Nobelprijs uitgereikt aan ex-president Carter
Jimmy Carter heeft dinsdag in Oslo de Nobelprijs voor de vrede in ontvangst genomen. De prijs werd de voormalige Amerikaanse president onder andere toegekend voor zijn beslissende bijdrage aan het vredesverdrag van Camp David tussen Israël en Egypte, dat 24 jaar geleden werd gesloten.

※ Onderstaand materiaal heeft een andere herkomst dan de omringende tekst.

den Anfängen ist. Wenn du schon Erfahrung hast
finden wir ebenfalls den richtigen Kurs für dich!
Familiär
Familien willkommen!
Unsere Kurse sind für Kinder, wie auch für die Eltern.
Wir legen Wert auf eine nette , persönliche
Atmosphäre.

De 78-jarige Carter ontving de prijs in een wereld die er ondanks zijn onvermoeibare inspanningen ten behoeve van vrede, gezondheid en mensenrechten volgens hem niet vriendelijker op is geworden. „In plaats van een millennium van vrede binnen te gaan is de wereld tegenwoordig in veel opzichten gevaarlijker geworden”, zei Carter in zijn aanvaardingsrede. „Het grotere gemak van reizen en communicatie is niet gepaard gegaan met een gelijke mate van begrip en wederzijds respect.”
Carter, een Democraat, heeft er herhaaldelijk bij president George Bush op aangedrongen een oorlog tegen Irak te vermijden en met de Verenigde Naties samen te werken. „Oorlog mag soms een noodzakelijk kwaad zijn, maar hoe noodzakelijk ook, het zal altijd een kwaad zijn, nooit een goede zaak”, zei hij. „Wij zullen niet in vrede leren samenleven door elkaars kinderen te doden.”

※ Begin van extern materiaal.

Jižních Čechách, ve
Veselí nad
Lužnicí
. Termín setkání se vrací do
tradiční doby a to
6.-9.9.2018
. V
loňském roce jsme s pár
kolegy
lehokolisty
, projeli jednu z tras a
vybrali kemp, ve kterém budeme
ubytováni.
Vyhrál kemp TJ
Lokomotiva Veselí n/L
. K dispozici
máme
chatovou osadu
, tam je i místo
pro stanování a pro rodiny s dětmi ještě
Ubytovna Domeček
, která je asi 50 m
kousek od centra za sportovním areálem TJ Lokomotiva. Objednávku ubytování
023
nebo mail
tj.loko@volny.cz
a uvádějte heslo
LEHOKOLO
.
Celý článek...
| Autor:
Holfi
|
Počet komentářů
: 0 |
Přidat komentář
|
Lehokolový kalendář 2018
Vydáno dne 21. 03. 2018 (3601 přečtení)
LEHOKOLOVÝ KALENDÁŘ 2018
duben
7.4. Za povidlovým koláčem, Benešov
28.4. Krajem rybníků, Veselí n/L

Carter drong aan op respect voor de VN als internationaal forum voor het oplossen van geschillen. Zonder Bush te noemen, waarschuwde Carter dat oorlog niet gebruikt moet worden als beleidsinstrument. „Als machtige landen het principe van een preventieve oorlog aanhangen, kan dat een voorbeeld stellen dat desastreuze gevolgen kan hebben”, zei Carter, die ook de aanvaardingsrede van Ralph Bunche aanhaalde, een landgenoot die in 1950 de vredesprijs won. „De suggestie dat oorlog een oorlog kan voorkomen is een spel van woorden en een gemene vorm van oorlogshitserij. Het streven van iedereen die oprecht in vrede gelooft, moet duidelijk zijn ieder eerzaam middel te beproeven om de vrede te bewaren. De wereld heeft ampel bewijs geleverd dat oorlog enkel maar omstandigheden schept waar nog meer oorlog uit voort kan komen.”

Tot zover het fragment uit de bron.